Remember how we were all so proud of the National Review for eventually firing or cutting ties with most of the outright white supremacists who occasionally or regularly wrote for that fine publication? Well, there is maybe still some work to be done, as it seems that there's still room at the Corner for David Yerushalmi.
It seems like a simple rule of thumb, that if someone has once defended American slavery, that you should probably not publish things they write, because people will think you believe that sort of thing to be a perfectly acceptable point of view. So, in case the editors of the National Review Online were simply unaware, let's point out that Yerushalmi has written that one cannot, these days, describe "blacks as the most murderous of peoples" without someone for some reason calling you a "racist." And then he wrote: "There is a reason the founding fathers did not give women or black slaves the right to vote."
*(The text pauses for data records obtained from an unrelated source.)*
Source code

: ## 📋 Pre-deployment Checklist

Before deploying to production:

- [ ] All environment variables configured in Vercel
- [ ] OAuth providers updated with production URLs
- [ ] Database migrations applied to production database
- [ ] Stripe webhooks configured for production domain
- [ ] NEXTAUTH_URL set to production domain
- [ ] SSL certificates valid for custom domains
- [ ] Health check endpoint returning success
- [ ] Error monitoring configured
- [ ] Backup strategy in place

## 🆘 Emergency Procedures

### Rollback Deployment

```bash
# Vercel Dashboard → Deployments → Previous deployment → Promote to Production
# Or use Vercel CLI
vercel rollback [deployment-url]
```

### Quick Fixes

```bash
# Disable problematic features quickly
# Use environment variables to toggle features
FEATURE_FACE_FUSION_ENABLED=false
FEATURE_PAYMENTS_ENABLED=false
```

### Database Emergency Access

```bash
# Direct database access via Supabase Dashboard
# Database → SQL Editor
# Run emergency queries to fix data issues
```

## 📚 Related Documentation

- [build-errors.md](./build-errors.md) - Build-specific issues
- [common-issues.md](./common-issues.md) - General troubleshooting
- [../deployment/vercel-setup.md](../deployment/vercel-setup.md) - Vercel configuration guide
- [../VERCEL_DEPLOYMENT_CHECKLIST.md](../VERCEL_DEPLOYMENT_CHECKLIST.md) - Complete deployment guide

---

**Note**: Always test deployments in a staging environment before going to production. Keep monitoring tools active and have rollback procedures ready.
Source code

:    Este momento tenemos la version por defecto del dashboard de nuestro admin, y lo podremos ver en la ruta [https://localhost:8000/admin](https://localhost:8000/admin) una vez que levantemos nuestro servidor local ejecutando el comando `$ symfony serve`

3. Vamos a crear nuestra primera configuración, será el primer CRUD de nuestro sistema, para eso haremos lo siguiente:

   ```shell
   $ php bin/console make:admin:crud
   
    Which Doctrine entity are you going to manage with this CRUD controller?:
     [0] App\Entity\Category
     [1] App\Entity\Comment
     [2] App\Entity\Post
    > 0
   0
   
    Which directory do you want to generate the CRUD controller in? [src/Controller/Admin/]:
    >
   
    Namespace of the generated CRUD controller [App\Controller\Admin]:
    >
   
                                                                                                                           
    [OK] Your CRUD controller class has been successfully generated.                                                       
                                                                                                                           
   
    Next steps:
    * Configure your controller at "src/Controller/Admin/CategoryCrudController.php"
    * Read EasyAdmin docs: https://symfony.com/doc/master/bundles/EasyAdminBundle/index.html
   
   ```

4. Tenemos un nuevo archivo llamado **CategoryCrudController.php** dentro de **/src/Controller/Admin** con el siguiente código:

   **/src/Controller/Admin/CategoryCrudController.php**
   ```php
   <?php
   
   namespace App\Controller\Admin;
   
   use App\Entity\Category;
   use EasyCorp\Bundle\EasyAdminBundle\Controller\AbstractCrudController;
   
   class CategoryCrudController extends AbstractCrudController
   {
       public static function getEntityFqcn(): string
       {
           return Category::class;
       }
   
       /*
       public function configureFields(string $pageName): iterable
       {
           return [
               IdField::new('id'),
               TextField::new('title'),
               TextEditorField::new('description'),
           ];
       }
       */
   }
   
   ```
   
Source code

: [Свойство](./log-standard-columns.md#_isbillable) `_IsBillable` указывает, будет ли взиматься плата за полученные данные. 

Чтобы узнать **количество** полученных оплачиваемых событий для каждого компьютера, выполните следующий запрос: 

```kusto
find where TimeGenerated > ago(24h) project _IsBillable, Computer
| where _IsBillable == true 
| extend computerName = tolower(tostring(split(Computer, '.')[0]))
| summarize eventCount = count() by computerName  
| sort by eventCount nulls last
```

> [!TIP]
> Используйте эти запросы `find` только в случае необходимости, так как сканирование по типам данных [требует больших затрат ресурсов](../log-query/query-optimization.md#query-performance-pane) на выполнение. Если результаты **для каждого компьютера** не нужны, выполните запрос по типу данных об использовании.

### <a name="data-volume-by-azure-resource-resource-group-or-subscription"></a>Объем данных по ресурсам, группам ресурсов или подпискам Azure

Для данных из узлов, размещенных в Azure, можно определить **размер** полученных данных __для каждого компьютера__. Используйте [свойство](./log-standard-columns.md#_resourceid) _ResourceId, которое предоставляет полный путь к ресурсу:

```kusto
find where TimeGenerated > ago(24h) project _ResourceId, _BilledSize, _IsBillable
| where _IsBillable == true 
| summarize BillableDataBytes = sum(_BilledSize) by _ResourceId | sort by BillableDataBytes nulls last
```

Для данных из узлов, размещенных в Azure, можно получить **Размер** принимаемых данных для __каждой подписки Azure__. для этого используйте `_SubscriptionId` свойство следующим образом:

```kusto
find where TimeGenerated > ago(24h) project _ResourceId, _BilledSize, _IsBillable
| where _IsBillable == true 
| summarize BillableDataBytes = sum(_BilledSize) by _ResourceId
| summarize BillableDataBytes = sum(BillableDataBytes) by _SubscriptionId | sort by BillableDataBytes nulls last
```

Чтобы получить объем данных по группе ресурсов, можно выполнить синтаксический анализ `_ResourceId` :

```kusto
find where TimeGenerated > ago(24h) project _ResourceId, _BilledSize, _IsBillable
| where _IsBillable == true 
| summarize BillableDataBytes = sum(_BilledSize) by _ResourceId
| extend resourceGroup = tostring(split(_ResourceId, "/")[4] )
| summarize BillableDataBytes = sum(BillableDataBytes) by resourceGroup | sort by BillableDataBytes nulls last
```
Of course, Yerushalmi is not writing about black people for the Corner. He is, instead, writing about Muslims, because he is a professional Islamophobe. A few NR contributors have lately begun writing sensible things pushing back against the hysterical claims of the "creeping Shariah" lunatics, who claim that the tiny and largely politically powerless American Muslim Community is attempting, with terrifying success, to supplant the Constitution with conservative Koranic Law. The people who make this argument and believe it are generally insane. Most of the rest are simply scumbags who make a living scare-mongering and exploiting distrust of Muslims.
Yerushalmi, an Arizona (of course) attorney, might be both. He is so virulently bigoted against Muslims that the ADL has a file on his statements and activities. He is the head of a group whose charter calls for the deportation of all non-citizen Muslims in the U.S., and the criminalization of "adherence to Islam." He's a complete, raving nut, and so the NRO decided to give him space to rebut claims made by a non-nut contributor. It's Yerushalmi's fourth bylined contribution to the NR, though all the rest happened in 2009. Apparently this came about because last Friday, torture enthusiast and former Assistant U.S. Attorney Andrew C. McCarthy invited Yerushalmi to respond to a National Review essay attacking his anti-Shariah crusade. McCarthy wrote:
"I asked my friend David Yerushalmi, who is the principle author of the model legislation, and whom I know to be a careful lawyer who has navigated the competing concerns with characteristic diligence, to weigh in. "
Again, this is a guy who wants to criminalize the practice of a religion and openly "declare war" on a billion of its adherents, and he also thinks liberal Jews are "parasites" and blacks are genetically inferior to whites, and he is Andrew McCarthy's "friend" and a National Review contributor. Yes.